Abstract
The application of cassava starch in the biopolymers industry has been growing significantly due to its low cost, good oxygen barrier in the dry state, and biodegradability. Plant culture technology is an alternative to traditional propagation as it does not require large areas for production, has a higher rate of multiplication, and produces disease-free plants. However, the application of cassava callus culture for starch production is limited. This study focuses on identifying the significant culture parameters for a maximum Rayong cultivar cassava callus growth and evaluation of its starch content. Cassava stems petiole and leaf explants were cultured on MS medium containing different combinations of 2,4-D (8, 12, and 15 mg/L) and BAP (1, 3, and 5 mg/L) under three light conditions (0, 16, and 24 h). The screening of the most influential parameter was done using the 2-level Factorial Design in Design Expert v13 by analyzing the frequency of callus formation. All leaf explant turned brown with no callus induction. The highest frequency of callus formation derived from stem petiole explant was achieved by the combination of 8 mg/L 2,4-D and 1 mg/L BAP under the light condition (75%) followed by 8 mg/L 2,4 D + 1 mg/L BAP under the dark condition (50%). Based on the ANOVA analysis, the individual supply of 2,4-D and BAP respectively, have a negative effect on callus formation while the combination of 2,4-D and BAP has a positive effect. Light supply did not significantly affect cassava callus formation. The amount of starch in the cassava callus was then investigated using an iodine test which yielded 0.21% of the total weight of the callus (0.0101g). The amount of starch is relatively low considering that the callus was not grown under the optimum condition for starch production. The findings of this study open prospects for future research in cassava cultures in favor of starch production.
________________________________________
• Tasks to carry out
- A) Answer these questions using the abstract on cassava callus culture.
(i) Which three light conditions were the explants cultured under?
(ii) What happened to the leaf explants?
(iii) According to the iodine test, what percentage of the callus's total weight was starch?
- B) Resume the abstract on cassava callus culture, starting after its last sentence.
________________________________________
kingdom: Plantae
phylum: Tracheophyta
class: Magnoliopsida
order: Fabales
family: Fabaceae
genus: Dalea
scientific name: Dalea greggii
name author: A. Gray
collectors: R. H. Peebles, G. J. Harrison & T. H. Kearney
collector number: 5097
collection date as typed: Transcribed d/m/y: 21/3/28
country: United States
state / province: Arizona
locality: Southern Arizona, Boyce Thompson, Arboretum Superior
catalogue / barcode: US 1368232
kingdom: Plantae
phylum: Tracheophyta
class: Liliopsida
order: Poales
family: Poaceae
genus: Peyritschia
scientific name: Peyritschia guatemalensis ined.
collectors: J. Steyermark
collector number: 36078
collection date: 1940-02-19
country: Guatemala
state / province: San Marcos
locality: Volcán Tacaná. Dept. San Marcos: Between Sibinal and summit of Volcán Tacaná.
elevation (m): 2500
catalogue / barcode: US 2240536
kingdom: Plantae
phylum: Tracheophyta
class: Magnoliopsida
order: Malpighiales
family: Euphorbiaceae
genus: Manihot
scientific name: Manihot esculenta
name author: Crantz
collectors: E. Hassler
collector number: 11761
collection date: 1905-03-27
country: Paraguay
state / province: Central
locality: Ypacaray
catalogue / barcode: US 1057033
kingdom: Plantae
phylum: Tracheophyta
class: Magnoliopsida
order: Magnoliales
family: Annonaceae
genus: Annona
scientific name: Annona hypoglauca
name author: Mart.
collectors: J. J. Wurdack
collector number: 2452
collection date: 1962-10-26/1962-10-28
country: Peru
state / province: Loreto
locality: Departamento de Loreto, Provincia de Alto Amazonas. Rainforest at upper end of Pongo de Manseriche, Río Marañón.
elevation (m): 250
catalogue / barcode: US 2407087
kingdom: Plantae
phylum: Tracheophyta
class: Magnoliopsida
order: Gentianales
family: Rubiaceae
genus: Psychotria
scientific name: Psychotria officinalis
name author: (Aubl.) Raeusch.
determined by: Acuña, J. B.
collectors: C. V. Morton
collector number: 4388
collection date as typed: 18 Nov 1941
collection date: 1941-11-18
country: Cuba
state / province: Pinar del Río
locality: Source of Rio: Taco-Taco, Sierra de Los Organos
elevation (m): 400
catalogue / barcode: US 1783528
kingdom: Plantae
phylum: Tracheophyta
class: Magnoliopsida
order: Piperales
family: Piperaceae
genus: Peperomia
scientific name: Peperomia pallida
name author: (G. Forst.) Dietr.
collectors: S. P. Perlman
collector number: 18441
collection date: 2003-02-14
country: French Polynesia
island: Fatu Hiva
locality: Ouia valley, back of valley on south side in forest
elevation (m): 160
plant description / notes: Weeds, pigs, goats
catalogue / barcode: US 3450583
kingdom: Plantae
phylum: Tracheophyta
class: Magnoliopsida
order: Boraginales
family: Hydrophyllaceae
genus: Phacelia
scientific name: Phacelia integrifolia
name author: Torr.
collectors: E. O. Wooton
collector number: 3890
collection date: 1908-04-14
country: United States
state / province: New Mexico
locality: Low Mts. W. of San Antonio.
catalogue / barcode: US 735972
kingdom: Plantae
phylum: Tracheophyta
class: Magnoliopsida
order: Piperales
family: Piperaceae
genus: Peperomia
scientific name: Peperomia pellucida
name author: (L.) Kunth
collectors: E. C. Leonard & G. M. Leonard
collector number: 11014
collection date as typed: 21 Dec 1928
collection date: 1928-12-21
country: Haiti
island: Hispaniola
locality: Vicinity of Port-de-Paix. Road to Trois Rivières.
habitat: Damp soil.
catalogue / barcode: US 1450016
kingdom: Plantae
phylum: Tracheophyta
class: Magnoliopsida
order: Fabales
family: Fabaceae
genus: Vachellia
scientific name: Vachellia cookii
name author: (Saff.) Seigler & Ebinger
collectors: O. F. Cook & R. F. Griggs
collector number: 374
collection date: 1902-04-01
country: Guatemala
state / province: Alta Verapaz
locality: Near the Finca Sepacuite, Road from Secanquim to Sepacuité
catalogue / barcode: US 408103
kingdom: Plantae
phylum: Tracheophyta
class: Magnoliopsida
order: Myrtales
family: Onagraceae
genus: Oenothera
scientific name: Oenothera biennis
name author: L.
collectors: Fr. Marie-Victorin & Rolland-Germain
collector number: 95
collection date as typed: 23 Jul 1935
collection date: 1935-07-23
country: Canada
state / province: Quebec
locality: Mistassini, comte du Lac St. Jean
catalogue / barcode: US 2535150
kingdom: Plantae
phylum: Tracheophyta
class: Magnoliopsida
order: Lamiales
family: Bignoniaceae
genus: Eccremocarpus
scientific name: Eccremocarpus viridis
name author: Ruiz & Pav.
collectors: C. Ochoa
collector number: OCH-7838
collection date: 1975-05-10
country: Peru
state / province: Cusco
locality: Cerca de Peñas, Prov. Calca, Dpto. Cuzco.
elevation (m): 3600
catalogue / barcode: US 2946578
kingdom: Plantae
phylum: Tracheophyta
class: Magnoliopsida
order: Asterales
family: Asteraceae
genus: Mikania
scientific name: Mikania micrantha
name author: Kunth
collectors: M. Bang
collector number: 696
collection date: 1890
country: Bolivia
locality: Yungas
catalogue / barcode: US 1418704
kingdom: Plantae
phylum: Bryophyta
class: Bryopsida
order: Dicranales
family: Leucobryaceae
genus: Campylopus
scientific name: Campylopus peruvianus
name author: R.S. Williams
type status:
________________________________________
• Expected outputs
- A)
(i) 0, 16, and 24 h.
(ii) All of them turned brown, with no callus induction.
(iii) 0.21%.

- B)
ABSTRAK: Penggunaan kanji ubi kayu dalam industri biopolimer telah meningkat secara mendadak disebabkan oleh faktor kosnya yang rendah, rintangan oksigen yang baik dan sifat keterbiodegradasi. Teknologi kultur tisu tumbuhan merupakan alternatif kepada pembiakan secara tradisional yang mana teknologi ini tidak memerlukan kawasan penanaman yang luas, penghasilan yang lebih singkat dan menghasilkan tumbuhan bebas penyakit. Walau bagaimanapun, kajian mengenai penggunaan kanji dari kultur ubi kayu masih belum meluas. Kajian ini bertujuan mengenal pasti parameter penting dalam pertumbuhan maksimum kalus kultivar ubi kayu Rayong dan kandungan kanjinya. Eksplan dari tangkai petiol dan daun ubi kayu dikulturkan dalam medium MS yang mengandungi pelbagai kombinasi hormon tumbuhan 2,4-D (8, 12 dan 15 mg/L) dan BAP (1, 3 dan 5 mg/L) di bawah tiga tempoh masa pencahayaan (0, 16 dan 24 jam). Saringan parameter paling berpengaruh dilakukan menerusi reka bentuk faktorial 2-peringkat perisian Design Expert v13 melalui analisa frekuensi pembentukan kalus. Semua eksplan daun telah bertukar dari hijau ke perang dan tidak menunjukkan induksi kalus. Bagi eksplan batang daun, frekuensi pembentukan kalus tertinggi diperoleh dari kombinasi 8 mg/L 2,4-D dan 1 mg/L BAP di bawah pencahayaan 24 jam (75%) diikuti dengan 8 mg/L 2,4 D + 1 mg/L BAP di bawah pencahayaan malap (50%). Berdasarkan analisis ANOVA, medium 2,4-D dan BAP masing-masing menunjukkan kesan negatif kepada pembentukan kalus, sementara kombinasi 2,4-D dan BAP memberikan kesan positif. Dapatan ini menunjukkan bahawa pencahayaan tidak signifikan terhadap pembentukan kalus kultur ubi kayu. Kandungan kanji di dalam kalus ubi kayu kemudiannya diuji dengan larutan iodin, dan menunjukkan dapatan sebanyak 0.21% dari berat kalus (0.0101 g). Secara relatif, nilai ini adalah rendah memandangkan eksperimen ini bukan dihasilkan di bawah keadaan optimum bagi pembentukan kanji. Hasil kajian ini membuka peluang kepada kajian-kajian lain di masa hadapan dalam penghasilan kanji dari kultur tisu ubi kayu.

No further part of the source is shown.